#### About this task
In the entries below, the lines from the one with "left hip: (640, 336, -2)" through the one with "right ankle: (652, 401, 2)" are to be copied exactly; both ends count.

Start of Block

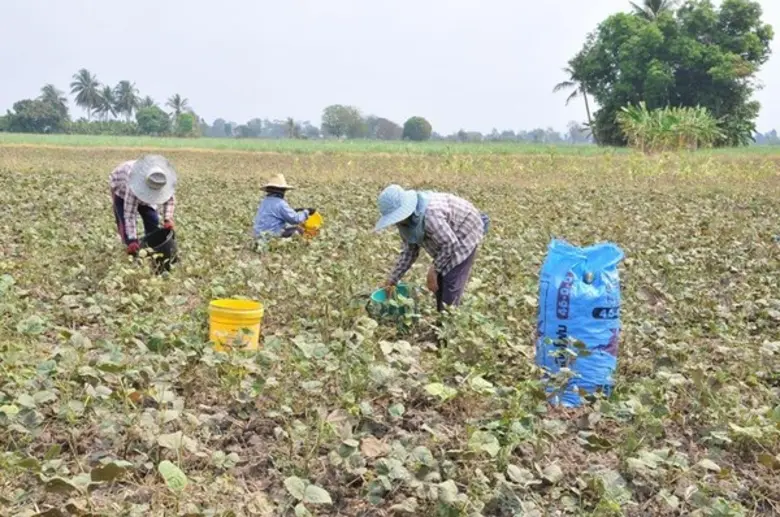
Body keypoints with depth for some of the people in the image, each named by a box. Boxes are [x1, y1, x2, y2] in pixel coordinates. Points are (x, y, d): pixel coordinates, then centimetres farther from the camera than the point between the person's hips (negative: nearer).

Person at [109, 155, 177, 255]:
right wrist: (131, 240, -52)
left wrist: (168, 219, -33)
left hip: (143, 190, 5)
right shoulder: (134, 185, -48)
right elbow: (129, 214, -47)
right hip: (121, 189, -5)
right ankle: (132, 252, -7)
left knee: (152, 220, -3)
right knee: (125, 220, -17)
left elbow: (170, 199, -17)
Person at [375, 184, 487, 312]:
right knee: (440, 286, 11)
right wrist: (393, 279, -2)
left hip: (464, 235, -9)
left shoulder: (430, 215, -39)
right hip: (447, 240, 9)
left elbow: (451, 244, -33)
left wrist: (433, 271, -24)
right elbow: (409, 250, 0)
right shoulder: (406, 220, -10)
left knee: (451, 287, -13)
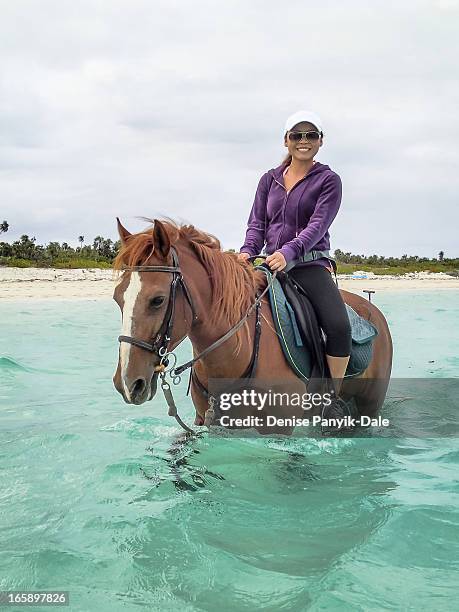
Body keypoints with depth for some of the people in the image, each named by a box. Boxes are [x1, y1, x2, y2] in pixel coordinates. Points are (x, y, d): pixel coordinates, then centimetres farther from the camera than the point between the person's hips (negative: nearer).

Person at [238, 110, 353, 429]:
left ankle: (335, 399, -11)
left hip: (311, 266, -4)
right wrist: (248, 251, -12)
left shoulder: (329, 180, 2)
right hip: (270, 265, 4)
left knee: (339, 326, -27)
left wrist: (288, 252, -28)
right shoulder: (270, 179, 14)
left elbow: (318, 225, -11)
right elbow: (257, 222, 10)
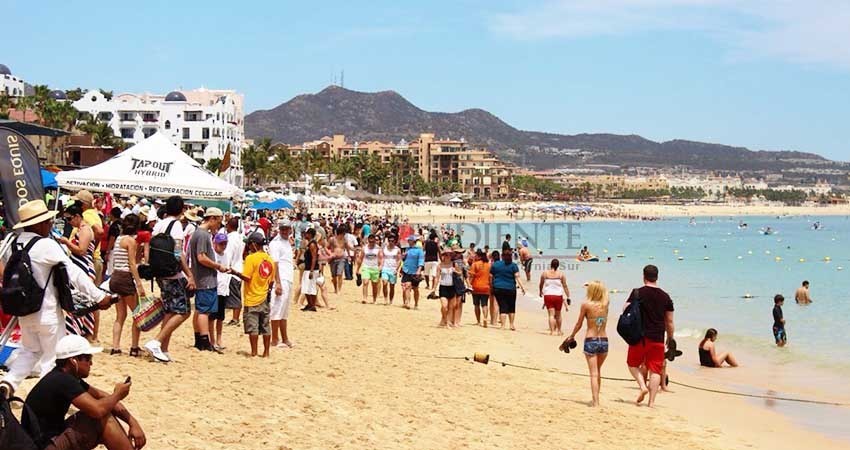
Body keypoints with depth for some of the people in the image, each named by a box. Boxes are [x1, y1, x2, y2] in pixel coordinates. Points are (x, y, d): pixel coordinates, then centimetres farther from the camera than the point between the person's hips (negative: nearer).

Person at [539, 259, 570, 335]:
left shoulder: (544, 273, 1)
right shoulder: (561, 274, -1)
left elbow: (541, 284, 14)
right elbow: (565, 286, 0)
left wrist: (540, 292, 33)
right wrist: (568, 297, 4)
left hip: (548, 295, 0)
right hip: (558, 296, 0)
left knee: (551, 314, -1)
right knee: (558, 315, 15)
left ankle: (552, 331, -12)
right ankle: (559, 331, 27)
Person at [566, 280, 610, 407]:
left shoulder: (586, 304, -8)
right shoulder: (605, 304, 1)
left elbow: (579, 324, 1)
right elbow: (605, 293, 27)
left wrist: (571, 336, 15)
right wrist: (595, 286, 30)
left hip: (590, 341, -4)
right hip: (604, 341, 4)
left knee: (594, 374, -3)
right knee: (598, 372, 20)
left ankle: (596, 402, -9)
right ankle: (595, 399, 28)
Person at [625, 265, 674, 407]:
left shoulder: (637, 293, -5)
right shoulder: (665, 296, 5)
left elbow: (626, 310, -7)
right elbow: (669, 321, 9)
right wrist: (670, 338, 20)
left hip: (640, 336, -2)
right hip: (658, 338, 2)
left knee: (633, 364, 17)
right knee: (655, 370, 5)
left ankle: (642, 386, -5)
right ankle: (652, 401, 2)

End of Block
Start of Block

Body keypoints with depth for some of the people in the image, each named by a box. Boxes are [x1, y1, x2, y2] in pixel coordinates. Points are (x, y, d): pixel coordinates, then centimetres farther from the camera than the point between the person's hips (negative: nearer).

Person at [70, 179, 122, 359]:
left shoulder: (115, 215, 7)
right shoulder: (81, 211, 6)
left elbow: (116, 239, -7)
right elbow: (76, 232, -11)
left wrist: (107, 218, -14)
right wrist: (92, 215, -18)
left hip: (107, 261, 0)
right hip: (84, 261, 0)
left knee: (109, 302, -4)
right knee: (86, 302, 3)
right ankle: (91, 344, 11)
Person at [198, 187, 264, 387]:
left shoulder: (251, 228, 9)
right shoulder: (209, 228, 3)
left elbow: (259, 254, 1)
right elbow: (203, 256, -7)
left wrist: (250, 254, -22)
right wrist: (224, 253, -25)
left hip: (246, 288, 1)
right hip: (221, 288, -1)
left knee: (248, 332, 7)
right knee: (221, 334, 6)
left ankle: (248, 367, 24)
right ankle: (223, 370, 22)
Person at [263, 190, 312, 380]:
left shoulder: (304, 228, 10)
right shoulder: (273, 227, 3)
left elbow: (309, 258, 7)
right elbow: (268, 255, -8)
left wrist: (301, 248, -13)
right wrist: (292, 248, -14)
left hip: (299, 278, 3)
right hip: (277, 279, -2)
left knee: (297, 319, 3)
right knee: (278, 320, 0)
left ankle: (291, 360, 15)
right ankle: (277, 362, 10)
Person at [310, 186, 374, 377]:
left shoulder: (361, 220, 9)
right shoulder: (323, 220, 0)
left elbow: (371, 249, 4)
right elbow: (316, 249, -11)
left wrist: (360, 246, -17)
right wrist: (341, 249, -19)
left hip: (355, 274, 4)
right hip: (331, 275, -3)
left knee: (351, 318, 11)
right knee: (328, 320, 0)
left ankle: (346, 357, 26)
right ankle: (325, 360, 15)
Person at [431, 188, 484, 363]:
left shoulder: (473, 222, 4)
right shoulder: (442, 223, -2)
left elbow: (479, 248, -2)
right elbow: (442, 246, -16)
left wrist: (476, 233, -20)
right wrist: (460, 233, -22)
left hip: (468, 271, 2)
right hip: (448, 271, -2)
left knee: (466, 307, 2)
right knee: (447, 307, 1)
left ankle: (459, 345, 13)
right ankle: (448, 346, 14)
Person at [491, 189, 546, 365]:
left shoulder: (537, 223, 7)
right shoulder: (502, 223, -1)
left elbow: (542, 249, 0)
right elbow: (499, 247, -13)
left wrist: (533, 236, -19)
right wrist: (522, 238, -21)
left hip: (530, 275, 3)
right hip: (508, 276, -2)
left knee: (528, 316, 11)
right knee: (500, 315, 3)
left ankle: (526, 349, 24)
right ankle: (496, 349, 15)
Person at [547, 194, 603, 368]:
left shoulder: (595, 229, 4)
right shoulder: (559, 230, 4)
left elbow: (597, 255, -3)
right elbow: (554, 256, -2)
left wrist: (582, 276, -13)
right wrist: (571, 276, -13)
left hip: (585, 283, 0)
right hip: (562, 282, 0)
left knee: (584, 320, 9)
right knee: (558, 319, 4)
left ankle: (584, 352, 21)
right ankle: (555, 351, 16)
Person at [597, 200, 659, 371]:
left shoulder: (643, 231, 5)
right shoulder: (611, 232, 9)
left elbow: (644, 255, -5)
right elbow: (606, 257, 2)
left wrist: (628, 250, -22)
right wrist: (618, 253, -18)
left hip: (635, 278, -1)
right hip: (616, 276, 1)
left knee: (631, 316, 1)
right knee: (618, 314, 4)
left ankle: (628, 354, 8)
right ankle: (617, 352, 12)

End of Block

#### Exercise output
left hip: (640, 336, -2)
right hip: (658, 338, 2)
left knee: (633, 364, 17)
right knee: (655, 370, 5)
left ankle: (642, 386, -5)
right ankle: (652, 401, 2)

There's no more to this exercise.